» **Your objective**
Your result will be the set of lines with "template", copied from the material below.

» **Task inputs**
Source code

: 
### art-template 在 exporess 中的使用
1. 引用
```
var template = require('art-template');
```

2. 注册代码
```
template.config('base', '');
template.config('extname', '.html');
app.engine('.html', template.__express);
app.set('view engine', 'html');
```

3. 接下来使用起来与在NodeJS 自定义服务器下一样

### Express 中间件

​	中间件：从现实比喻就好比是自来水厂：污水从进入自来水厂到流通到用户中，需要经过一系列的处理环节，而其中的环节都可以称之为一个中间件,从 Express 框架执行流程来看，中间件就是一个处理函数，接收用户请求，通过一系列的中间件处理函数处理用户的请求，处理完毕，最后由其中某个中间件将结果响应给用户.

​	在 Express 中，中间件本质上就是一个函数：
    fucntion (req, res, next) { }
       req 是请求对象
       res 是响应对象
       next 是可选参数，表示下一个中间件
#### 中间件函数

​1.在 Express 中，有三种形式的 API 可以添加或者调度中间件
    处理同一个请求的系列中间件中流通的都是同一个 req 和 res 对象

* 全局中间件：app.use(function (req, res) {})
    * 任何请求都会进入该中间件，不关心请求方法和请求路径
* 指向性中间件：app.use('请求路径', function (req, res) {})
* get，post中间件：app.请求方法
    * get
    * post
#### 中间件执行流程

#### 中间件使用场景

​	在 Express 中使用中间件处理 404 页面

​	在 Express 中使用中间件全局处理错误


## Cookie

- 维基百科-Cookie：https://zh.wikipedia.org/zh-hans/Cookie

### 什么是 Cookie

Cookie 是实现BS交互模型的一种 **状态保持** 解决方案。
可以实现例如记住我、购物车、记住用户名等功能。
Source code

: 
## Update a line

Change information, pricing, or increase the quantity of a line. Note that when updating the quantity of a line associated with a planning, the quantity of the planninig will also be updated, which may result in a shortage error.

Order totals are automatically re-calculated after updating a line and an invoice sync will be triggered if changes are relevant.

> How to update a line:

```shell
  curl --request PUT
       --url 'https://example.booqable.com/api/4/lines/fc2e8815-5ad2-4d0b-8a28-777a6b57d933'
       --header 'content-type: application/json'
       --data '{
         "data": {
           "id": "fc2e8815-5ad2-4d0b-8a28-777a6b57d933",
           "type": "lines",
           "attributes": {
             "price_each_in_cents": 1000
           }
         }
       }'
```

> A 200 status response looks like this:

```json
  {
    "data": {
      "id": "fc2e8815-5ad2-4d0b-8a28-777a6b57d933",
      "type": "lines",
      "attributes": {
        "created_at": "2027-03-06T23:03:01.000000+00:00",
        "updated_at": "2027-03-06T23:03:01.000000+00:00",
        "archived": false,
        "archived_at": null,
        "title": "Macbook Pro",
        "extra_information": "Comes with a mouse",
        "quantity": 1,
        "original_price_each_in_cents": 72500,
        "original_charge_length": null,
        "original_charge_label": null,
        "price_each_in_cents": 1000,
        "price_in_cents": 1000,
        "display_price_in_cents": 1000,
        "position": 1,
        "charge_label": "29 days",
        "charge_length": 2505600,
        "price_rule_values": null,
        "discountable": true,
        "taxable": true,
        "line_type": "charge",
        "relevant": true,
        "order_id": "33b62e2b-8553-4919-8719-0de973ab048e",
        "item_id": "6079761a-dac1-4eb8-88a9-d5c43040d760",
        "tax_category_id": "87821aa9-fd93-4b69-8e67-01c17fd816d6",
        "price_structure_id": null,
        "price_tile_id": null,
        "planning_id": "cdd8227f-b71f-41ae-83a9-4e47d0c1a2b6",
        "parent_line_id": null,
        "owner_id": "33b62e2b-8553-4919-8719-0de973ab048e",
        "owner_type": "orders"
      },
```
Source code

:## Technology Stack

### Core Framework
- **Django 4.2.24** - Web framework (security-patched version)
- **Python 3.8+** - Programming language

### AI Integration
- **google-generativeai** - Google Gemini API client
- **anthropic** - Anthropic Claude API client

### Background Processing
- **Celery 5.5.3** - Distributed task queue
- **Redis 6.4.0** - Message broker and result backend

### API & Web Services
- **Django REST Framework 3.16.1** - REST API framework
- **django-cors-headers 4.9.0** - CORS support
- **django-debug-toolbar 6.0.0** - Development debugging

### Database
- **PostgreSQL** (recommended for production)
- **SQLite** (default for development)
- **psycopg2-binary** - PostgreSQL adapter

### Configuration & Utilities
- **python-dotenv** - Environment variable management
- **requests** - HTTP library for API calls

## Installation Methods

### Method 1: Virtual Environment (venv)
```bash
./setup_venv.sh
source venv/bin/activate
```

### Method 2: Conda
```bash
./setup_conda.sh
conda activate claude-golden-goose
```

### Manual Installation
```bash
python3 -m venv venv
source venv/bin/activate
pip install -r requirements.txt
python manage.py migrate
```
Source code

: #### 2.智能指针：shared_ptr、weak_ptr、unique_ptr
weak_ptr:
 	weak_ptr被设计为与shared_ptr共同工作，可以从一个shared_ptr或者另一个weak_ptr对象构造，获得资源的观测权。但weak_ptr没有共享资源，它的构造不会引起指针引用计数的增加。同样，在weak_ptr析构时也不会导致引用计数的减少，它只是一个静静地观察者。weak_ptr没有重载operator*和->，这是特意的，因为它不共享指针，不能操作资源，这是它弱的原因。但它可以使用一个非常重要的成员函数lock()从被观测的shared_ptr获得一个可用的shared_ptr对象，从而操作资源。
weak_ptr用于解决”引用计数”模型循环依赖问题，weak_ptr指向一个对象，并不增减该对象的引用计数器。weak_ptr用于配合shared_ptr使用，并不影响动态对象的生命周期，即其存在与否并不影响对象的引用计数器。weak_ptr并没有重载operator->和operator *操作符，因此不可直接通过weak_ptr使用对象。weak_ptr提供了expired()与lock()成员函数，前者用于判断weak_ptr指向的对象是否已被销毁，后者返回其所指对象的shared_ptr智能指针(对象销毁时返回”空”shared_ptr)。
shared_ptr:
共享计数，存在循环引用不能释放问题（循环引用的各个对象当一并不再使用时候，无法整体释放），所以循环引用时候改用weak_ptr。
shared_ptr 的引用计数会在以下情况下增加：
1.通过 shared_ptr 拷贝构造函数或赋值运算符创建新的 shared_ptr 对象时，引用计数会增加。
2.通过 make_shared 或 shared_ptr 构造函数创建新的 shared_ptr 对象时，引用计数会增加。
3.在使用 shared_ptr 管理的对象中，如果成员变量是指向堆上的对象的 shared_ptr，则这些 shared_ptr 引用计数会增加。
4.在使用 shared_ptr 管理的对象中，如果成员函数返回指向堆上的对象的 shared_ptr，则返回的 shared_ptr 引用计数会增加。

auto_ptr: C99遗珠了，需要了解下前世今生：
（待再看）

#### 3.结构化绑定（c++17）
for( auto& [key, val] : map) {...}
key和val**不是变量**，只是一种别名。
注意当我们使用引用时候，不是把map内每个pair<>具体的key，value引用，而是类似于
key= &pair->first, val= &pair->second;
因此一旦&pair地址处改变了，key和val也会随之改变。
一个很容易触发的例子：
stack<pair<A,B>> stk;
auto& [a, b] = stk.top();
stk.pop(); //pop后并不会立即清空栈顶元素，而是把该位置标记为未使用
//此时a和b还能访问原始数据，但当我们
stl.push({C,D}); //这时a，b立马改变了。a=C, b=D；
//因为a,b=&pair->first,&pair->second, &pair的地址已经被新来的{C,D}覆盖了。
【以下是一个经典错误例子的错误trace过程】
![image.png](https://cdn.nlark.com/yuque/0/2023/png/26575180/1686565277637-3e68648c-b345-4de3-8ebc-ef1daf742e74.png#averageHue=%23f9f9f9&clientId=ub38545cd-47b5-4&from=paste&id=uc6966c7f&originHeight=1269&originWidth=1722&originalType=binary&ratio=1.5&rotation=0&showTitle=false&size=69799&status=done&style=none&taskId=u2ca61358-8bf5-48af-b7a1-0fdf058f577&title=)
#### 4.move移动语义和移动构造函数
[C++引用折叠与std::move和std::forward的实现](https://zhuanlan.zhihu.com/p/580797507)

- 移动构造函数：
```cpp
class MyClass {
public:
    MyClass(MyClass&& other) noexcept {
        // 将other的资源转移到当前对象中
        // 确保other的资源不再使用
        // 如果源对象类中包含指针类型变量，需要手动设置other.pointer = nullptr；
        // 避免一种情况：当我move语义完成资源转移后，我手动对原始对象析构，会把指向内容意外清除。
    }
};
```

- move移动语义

» **Written answer**
### art-template 在 exporess 中的使用
var template = require('art-template');
template.config('base', '');
template.config('extname', '.html');
app.engine('.html', template.__express);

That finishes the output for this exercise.